1. KUKA and Dürr’s ready2_spray

Dürr, a German company, has been at the forefront of the automobile assembly and painting industries for quite some time. Two years ago, KUKA and a few other manufacturers collaborated with Dürr on the ready2_spray solution.

The solution employs a KUKA AGILUS KR 10 R1100 robot and offers everything most buyers need. There’s a video on the ready2_spray webpage contrasting it with a standard KUKA painting robot.

2. FANUC’s PaintMate

The PaintMate series from FANUC is another robotics giant’s solution for the task of painting.

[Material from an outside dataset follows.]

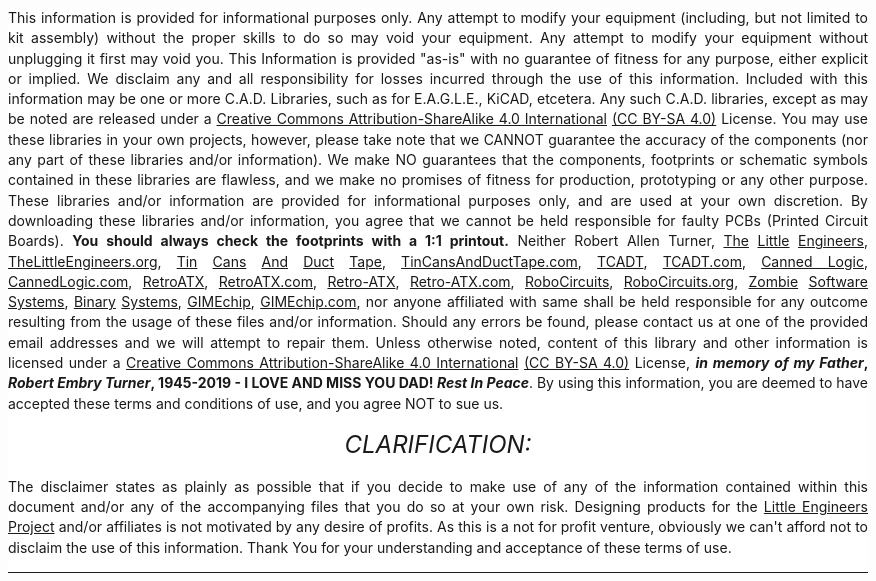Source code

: <p align="justify">This information is provided for informational purposes only. Any attempt to modify your equipment (including, but not limited to kit assembly) without the proper skills to do so may void your equipment. Any attempt to modify your equipment without unplugging it first may void you. This Information is provided "as-is" with no guarantee of fitness for any purpose, either explicit or implied. We disclaim any and all responsibility for losses incurred through the use of this information. Included with this information may be one or more C.A.D. Libraries, such as for E.A.G.L.E., KiCAD, etcetera. Any such C.A.D. libraries, except as may be noted are released under a <a href="http://www.TheLittleEngineers.org/pages/reference/20200112/CreativeCommons/CCBYSA.htm" target="_blank">Creative Commons Attribution-ShareAlike 4.0 International</a> <a href="http://www.TheLittleEngineers.org/pages/reference/20200112/CreativeCommons/CCBYSALegalCode.htm" target="_blank">(CC BY-SA 4.0)</a> License. You may use these libraries in your own projects, however, please take note that we CANNOT guarantee the accuracy of the components (nor any part of these libraries and/or information). We make NO guarantees that the components, footprints or schematic symbols contained in these libraries are flawless, and we make no promises of fitness for production, prototyping or any other purpose. These libraries and/or information are provided for informational purposes only, and are used at your own discretion. By downloading these libraries and/or information, you agree that we cannot be held responsible for faulty PCBs (Printed Circuit Boards). <b>You should always check the footprints with a 1:1 printout.</b> Neither Robert Allen Turner, <a href="https://www.facebook.com/OurLittleEngineers/" target="_blank">The</a> <a href="https://www.facebook.com/groups/985537051651794/" target="_blank">Little</a> <a href="https://www.facebook.com/TheLittleEngineers.org" target="_blank">Engineers</a><a href="https://www.facebook.com/groups/566741160795144/" target="_blank"></a>, <a href="http://www.TheLittleEngineers.org/" target="_blank">TheLittleEngineers.org</a>, <a href="https://www.facebook.com/tincansandducttape/" target="_blank">Tin</a> <a href="https://www.facebook.com/groups/1654785514796788/" target="_blank">Cans</a> <a href="https://www.facebook.com/Tin-Cans-Duct-Tape-728969003939754/" target="_blank">And</a> <a href="https://www.facebook.com/groups/1828354620822631/" target="_blank">Duct</a> <a href="https://www.facebook.com/groups/228910954180459/" target="_blank">Tape</a>, <a href="http://www.tincansandducttape.com/" target="_blank">TinCansAndDuctTape.com</a>, <a href="http://www.tcadt.com/" target="_blank">TCADT</a>, <a href="http://www.tcadt.com/" target="_blank">TCADT.com</a>, <a href="http://www.CannedLogic.com/" target="_blank">Canned Logic</a>, <a href="http://www.CannedLogic.com/" target="_blank">CannedLogic.com</a>, <a href="http://www.RetroATX.com/" target="_blank">RetroATX</a>, <a href="http://www.RetroATX.com/" target="_blank">RetroATX.com</a>, <a href="http://www.Retro-ATX.com/" target="_blank">Retro-ATX</a>, <a href="http://www.Retro-ATX.com/" target="_blank">Retro-ATX.com</a>, <a href="http://www.RoboCircuits.org/" target="_blank">RoboCircuits</a>, <a href="http://www.RoboCircuits.org/" target="_blank">RoboCircuits.org</a>, <a href="http://www.TheLittleEngineers.org/pages/reference/20200112/ZombieSoftwareSystems" target="_blank">Zombie</a> <a href="http://www.TheLittleEngineers.org/pages/reference/20200112/ZombieSoftwareSystems" target="_blank">Software</a> <a href="http://www.TheLittleEngineers.org/pages/reference/20200112/ZombieSoftwareSystems" target="_blank">Systems</a>, <a href="http://www.TheLittleEngineers.org/pages/reference/20200112/BinarySystems" target="_blank">Binary</a> <a href="http://www.TheLittleEngineers.org/pages/reference/20200112/BinarySystems" target="_blank">Systems</a>, <a href="http://www.GIMEchip.com/" target="_blank">GIMEchip</a>, <a href="http://www.GIMEchip.com/" target="_blank">GIMEchip.com</a>, nor anyone affiliated with same shall be held responsible for any outcome resulting from the usage of these files and/or information. Should any errors be found, please contact us at one of the provided email addresses and we will attempt to repair them. Unless otherwise noted, content of this library and other information is licensed under a <a href="http://www.TheLittleEngineers.org/pages/reference/20200112/CreativeCommons/CCBYSA.htm" target="_blank">Creative Commons Attribution-ShareAlike 4.0 International</a> <a href="http://www.TheLittleEngineers.org/pages/reference/20200112/CreativeCommons/CCBYSALegalCode.htm" target="_blank">(CC BY-SA 4.0)</a> License, <b><em>in memory of my Father</em>, <i>Robert Embry Turner</i>, 1945-2019 - I LOVE AND MISS YOU DAD! <em>Rest In Peace</em></b>. By using this information, you are deemed to have accepted these terms and conditions of use, and you agree NOT to sue us.</p>
<p align="center"><font size="5"><em>CLARIFICATION:</em></font></p>
<p align="justify">The disclaimer states as plainly as possible that if you decide to make use of any of the information contained within this document and/or any of the accompanying files that you do so at your own risk. Designing products for the <a href="http://www.TheLittleEngineers.org/" target="_blank">Little Engineers Project</a> and/or affiliates is not motivated by any desire of profits. As this is a not for profit venture, obviously we can't afford not to disclaim the use of this information. Thank You for your understanding and acceptance of these terms of use.</p>
<hr>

The PaintMate series is safe against explosions since it’s certified as ATEX-compliant.

3. B+M Surface Systems’ Painting Technology Devices

B+M Surface Systems, a lesser-known German robot manufacturer, focuses on surface finishing technologies, including dipping and robotic painting.

4. ABB’s FlexPainter

In the late 1960s, ABB developed the world’s first painting robots. The ABB Ability Connected Atomizer, which is part of the firm’s FlexPainter robot, is billed as the “world’s first digital automotive robotic painting system.”

Like its predecessors, the FlexPainter (based on the ABB IRB 5500) can extend around massive workpieces to paint on both sides.

5. Kawasaki’s K-Series

Kawasaki produces a robot painting system called the K-Series. All the robots in this series are well-suited to the pressurized environment of a painting booth and come with a choice of accessories that improve the painting experience.

6. Yaskawa’s MPX/MPO Series

Yaskawa produces painting robots that are part of the company’s Motoman MPX/MPO Series. Like the firm’s other Motoman robots, they can be mounted at any height to a ceiling, wall, or floor.

7. Stäubli Paint Robots

Stäubli’s paint solutions are powered by the company’s TX and RX robots. With the company’s PaintiXen software, you can control the velocity, atomization, and static electricity of your paint. Stäubli claims a 30% reduction in solvent and paint material needed using this software.